Everything was exactly the same on the inside as well, except this time everything was eerily sterile and lifeless. To the left was a simple bronze statue of an angel, which was sitting on a deep mahogany hall table. Right above was an antique mirror framed in gold and accented with cascading silver ivy vines. I remember my brother and I were playing inside during a horrible snowstorm. He knocked me against the wall a little too hard, and the mirror came crashing down on my head. My mother made me pick up every piece of that mirrored glass while I bared her constant castigation not to mention a concussion. After that I was never allowed in the foyer alone.
I peered into the repaired mirror, to see any signs of the accident, but it was good as new. Instead my reflection showed a disheveled shell of a woman without a shred of soul left in her body. I stared harder, hoping the youth and innocence might come back to my complexion, but instead two bright brown eyes popped up behind me.
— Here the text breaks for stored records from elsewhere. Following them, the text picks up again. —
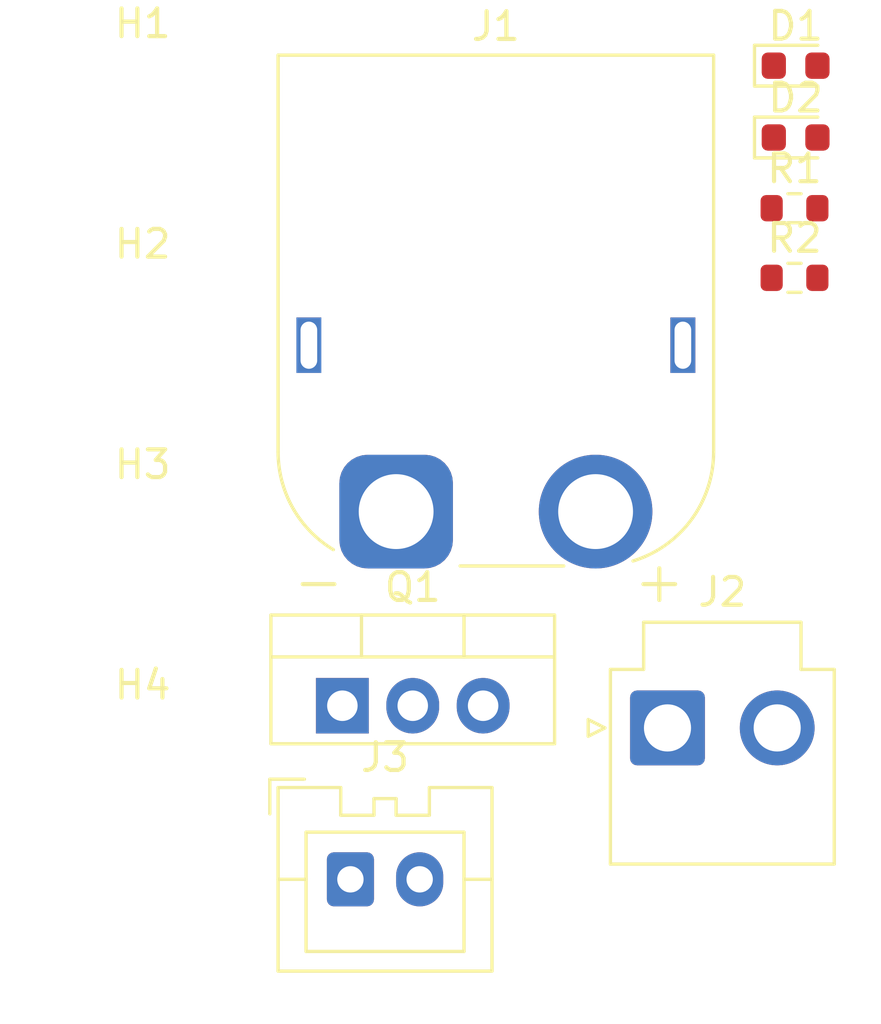
<source format=kicad_pcb>
(kicad_pcb (version 20221018) (generator pcbnew)

  (general
    (thickness 1.6)
  )

  (paper "A4")
  (layers
    (0 "F.Cu" signal)
    (31 "B.Cu" signal)
    (32 "B.Adhes" user "B.Adhesive")
    (33 "F.Adhes" user "F.Adhesive")
    (34 "B.Paste" user)
    (35 "F.Paste" user)
    (36 "B.SilkS" user "B.Silkscreen")
    (37 "F.SilkS" user "F.Silkscreen")
    (38 "B.Mask" user)
    (39 "F.Mask" user)
    (40 "Dwgs.User" user "User.Drawings")
    (41 "Cmts.User" user "User.Comments")
    (42 "Eco1.User" user "User.Eco1")
    (43 "Eco2.User" user "User.Eco2")
    (44 "Edge.Cuts" user)
    (45 "Margin" user)
    (46 "B.CrtYd" user "B.Courtyard")
    (47 "F.CrtYd" user "F.Courtyard")
    (48 "B.Fab" user)
    (49 "F.Fab" user)
    (50 "User.1" user)
    (51 "User.2" user)
    (52 "User.3" user)
    (53 "User.4" user)
    (54 "User.5" user)
    (55 "User.6" user)
    (56 "User.7" user)
    (57 "User.8" user)
    (58 "User.9" user)
  )

  (setup
    (pad_to_mask_clearance 0)
    (pcbplotparams
      (layerselection 0x00010fc_ffffffff)
      (plot_on_all_layers_selection 0x0000000_00000000)
      (disableapertmacros false)
      (usegerberextensions false)
      (usegerberattributes true)
      (usegerberadvancedattributes true)
      (creategerberjobfile true)
      (dashed_line_dash_ratio 12.000000)
      (dashed_line_gap_ratio 3.000000)
      (svgprecision 4)
      (plotframeref false)
      (viasonmask false)
      (mode 1)
      (useauxorigin false)
      (hpglpennumber 1)
      (hpglpenspeed 20)
      (hpglpendiameter 15.000000)
      (dxfpolygonmode true)
      (dxfimperialunits true)
      (dxfusepcbnewfont true)
      (psnegative false)
      (psa4output false)
      (plotreference true)
      (plotvalue true)
      (plotinvisibletext false)
      (sketchpadsonfab false)
      (subtractmaskfromsilk false)
      (outputformat 1)
      (mirror false)
      (drillshape 1)
      (scaleselection 1)
      (outputdirectory "")
    )
  )

  (net 0 "")
  (net 1 "+12V")
  (net 2 "Net-(D1-A)")
  (net 3 "Net-(D2-K)")
  (net 4 "GND")
  (net 5 "Net-(J2-Pin_2)")
  (net 6 "Net-(Q1-G)")

  (footprint "MountingHole:MountingHole_3.2mm_M3" (layer "F.Cu") (at 55.835 42.3))

  (footprint "Resistor_SMD:R_0603_1608Metric" (layer "F.Cu") (at 79.365 44.76))

  (footprint "Package_TO_SOT_THT:TO-220-3_Vertical" (layer "F.Cu") (at 63.045 62.7))

  (footprint "Diode_SMD:D_0603_1608Metric" (layer "F.Cu") (at 79.405 42.21))

  (footprint "Connector_JST:JST_VH_B2P-VH_1x02_P3.96mm_Vertical" (layer "F.Cu") (at 74.78 63.5))

  (footprint "MountingHole:MountingHole_3.2mm_M3" (layer "F.Cu") (at 55.835 50.25))

  (footprint "Connector_JST:JST_XA_B02B-XASK-1_1x02_P2.50mm_Vertical" (layer "F.Cu") (at 63.335 68.96))

  (footprint "MountingHole:MountingHole_3.2mm_M3" (layer "F.Cu") (at 55.835 58.2))

  (footprint "MountingHole:MountingHole_3.2mm_M3" (layer "F.Cu") (at 55.835 66.15))

  (footprint "Diode_SMD:D_0603_1608Metric" (layer "F.Cu") (at 79.405 39.62))

  (footprint "Resistor_SMD:R_0603_1608Metric" (layer "F.Cu") (at 79.365 47.27))

  (footprint "Connector_AMASS:AMASS_XT60PW-M_1x02_P7.20mm_Horizontal" (layer "F.Cu") (at 64.985 55.7))

)

</source>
A girl of about five stepped out from behind me wearing a black and white gingham dress with white Bobbie socks and black patent leather Mary Janes. Her hair was plaited in four long pigtails, and she had a huge curled front that acted as a bang. The little girl seemed to be sizing me up, as she scanned her head up and down to get a good look at me.
“You look sad misslady,” she said to me in a happy bright voice. Actually, her sentence was more like one long whistle, as she smiled, I could see that her two front teeth were missing. “My mommy says you can’t be sad in this house, she said to me ‘Reneé there will be no sadness in this house, do you hear me?’” the little girl took a deep exaggerated breath, “So since my mommy said it, you can’t be sad. Okay Misslady?”
“Okay,” I said to the little girl, trying to please her. She smiled wide showing her missing teeth as she turned around and skipped silently up the stairs. I watched her reflection in the mirror bound up the stairs until she disappeared to the second floor.
While wondering where she could have went, I felt a dull tap on my shoulder, “I know this is hard for you“ it was Angela Stone. Her lips were pursed and she looked like she was worried about something. “But if you follow me to the office we can get the paperwork taken care of and this whole situation will be out of your hands.” Nodding in agreement, I followed her into the family room, or what used to be the family room, where a desk and two chairs were set up. “I’m sorry, if I had known you were coming Mr. Banks I would have gotten a chair for you, please sit on the couch.” Angela Stone’s voice filled the room with a sharp nasal sound. I wished she would stop talking so much.